■ TASK TO COMPLETE ■
Write out every line of the data below exactly as given.

****************************************

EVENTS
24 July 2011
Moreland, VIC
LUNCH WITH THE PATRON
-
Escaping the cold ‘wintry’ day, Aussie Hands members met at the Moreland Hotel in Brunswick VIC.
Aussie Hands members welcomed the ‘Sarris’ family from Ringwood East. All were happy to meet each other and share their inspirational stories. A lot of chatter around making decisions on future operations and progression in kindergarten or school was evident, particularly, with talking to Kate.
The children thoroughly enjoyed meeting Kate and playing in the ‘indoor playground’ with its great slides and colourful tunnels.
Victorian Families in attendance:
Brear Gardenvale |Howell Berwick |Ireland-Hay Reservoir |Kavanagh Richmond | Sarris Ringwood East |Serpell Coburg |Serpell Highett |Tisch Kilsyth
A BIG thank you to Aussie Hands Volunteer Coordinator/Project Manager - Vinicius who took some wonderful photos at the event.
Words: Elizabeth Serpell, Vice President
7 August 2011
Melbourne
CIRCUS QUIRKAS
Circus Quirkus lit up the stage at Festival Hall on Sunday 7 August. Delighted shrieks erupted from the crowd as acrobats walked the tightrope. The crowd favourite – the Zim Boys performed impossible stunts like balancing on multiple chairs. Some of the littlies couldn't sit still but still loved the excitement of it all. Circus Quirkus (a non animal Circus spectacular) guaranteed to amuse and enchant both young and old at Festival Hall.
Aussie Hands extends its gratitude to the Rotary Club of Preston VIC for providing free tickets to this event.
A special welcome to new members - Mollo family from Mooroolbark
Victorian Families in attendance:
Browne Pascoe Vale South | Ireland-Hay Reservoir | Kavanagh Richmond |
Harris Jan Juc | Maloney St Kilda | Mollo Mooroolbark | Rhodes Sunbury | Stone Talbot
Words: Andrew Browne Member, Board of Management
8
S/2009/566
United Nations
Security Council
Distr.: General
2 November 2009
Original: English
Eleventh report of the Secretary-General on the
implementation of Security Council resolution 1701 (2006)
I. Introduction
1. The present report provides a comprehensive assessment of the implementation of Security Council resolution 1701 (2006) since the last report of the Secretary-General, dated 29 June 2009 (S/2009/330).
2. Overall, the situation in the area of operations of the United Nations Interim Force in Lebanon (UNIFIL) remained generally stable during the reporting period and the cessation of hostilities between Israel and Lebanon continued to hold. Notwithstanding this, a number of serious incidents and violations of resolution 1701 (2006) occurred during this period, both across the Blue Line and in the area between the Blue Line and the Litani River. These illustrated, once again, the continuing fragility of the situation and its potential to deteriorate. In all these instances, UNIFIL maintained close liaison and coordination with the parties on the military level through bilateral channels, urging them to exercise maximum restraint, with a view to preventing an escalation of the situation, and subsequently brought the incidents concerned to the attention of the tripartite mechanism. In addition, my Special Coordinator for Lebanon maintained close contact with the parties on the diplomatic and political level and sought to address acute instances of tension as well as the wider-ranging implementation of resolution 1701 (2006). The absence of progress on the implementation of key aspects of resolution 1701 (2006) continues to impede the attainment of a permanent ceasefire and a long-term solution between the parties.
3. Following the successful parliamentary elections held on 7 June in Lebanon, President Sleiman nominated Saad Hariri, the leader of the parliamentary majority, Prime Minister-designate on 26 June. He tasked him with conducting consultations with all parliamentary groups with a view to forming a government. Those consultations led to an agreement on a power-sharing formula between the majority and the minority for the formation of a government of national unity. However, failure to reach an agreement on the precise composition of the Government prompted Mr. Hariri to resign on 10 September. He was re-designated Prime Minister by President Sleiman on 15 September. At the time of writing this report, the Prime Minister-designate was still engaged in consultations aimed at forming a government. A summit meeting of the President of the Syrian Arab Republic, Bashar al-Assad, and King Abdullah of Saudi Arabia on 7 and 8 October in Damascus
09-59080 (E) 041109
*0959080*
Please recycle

****************************************

■ RESPONSE AREA ■
EVENTS
24 July 2011
Moreland, VIC
LUNCH WITH THE PATRON
-
Escaping the cold ‘wintry’ day, Aussie Hands members met at the Moreland Hotel in Brunswick VIC.
Aussie Hands members welcomed the ‘Sarris’ family from Ringwood East. All were happy to meet each other and share their inspirational stories. A lot of chatter around making decisions on future operations and progression in kindergarten or school was evident, particularly, with talking to Kate.
The children thoroughly enjoyed meeting Kate and playing in the ‘indoor playground’ with its great slides and colourful tunnels.
Victorian Families in attendance:
Brear Gardenvale |Howell Berwick |Ireland-Hay Reservoir |Kavanagh Richmond | Sarris Ringwood East |Serpell Coburg |Serpell Highett |Tisch Kilsyth
A BIG thank you to Aussie Hands Volunteer Coordinator/Project Manager - Vinicius who took some wonderful photos at the event.
Words: Elizabeth Serpell, Vice President
7 August 2011
Melbourne
CIRCUS QUIRKAS
Circus Quirkus lit up the stage at Festival Hall on Sunday 7 August. Delighted shrieks erupted from the crowd as acrobats walked the tightrope. The crowd favourite – the Zim Boys performed impossible stunts like balancing on multiple chairs. Some of the littlies couldn't sit still but still loved the excitement of it all. Circus Quirkus (a non animal Circus spectacular) guaranteed to amuse and enchant both young and old at Festival Hall.
Aussie Hands extends its gratitude to the Rotary Club of Preston VIC for providing free tickets to this event.
A special welcome to new members - Mollo family from Mooroolbark
Victorian Families in attendance:
Browne Pascoe Vale South | Ireland-Hay Reservoir | Kavanagh Richmond |
Harris Jan Juc | Maloney St Kilda | Mollo Mooroolbark | Rhodes Sunbury | Stone Talbot
Words: Andrew Browne Member, Board of Management
8
S/2009/566
United Nations
Security Council
Distr.: General
2 November 2009
Original: English
Eleventh report of the Secretary-General on the
implementation of Security Council resolution 1701 (2006)
I. Introduction
1. The present report provides a comprehensive assessment of the implementation of Security Council resolution 1701 (2006) since the last report of the Secretary-General, dated 29 June 2009 (S/2009/330).
2. Overall, the situation in the area of operations of the United Nations Interim Force in Lebanon (UNIFIL) remained generally stable during the reporting period and the cessation of hostilities between Israel and Lebanon continued to hold. Notwithstanding this, a number of serious incidents and violations of resolution 1701 (2006) occurred during this period, both across the Blue Line and in the area between the Blue Line and the Litani River. These illustrated, once again, the continuing fragility of the situation and its potential to deteriorate. In all these instances, UNIFIL maintained close liaison and coordination with the parties on the military level through bilateral channels, urging them to exercise maximum restraint, with a view to preventing an escalation of the situation, and subsequently brought the incidents concerned to the attention of the tripartite mechanism. In addition, my Special Coordinator for Lebanon maintained close contact with the parties on the diplomatic and political level and sought to address acute instances of tension as well as the wider-ranging implementation of resolution 1701 (2006). The absence of progress on the implementation of key aspects of resolution 1701 (2006) continues to impede the attainment of a permanent ceasefire and a long-term solution between the parties.
3. Following the successful parliamentary elections held on 7 June in Lebanon, President Sleiman nominated Saad Hariri, the leader of the parliamentary majority, Prime Minister-designate on 26 June. He tasked him with conducting consultations with all parliamentary groups with a view to forming a government. Those consultations led to an agreement on a power-sharing formula between the majority and the minority for the formation of a government of national unity. However, failure to reach an agreement on the precise composition of the Government prompted Mr. Hariri to resign on 10 September. He was re-designated Prime Minister by President Sleiman on 15 September. At the time of writing this report, the Prime Minister-designate was still engaged in consultations aimed at forming a government. A summit meeting of the President of the Syrian Arab Republic, Bashar al-Assad, and King Abdullah of Saudi Arabia on 7 and 8 October in Damascus
09-59080 (E) 041109
*0959080*
Please recycle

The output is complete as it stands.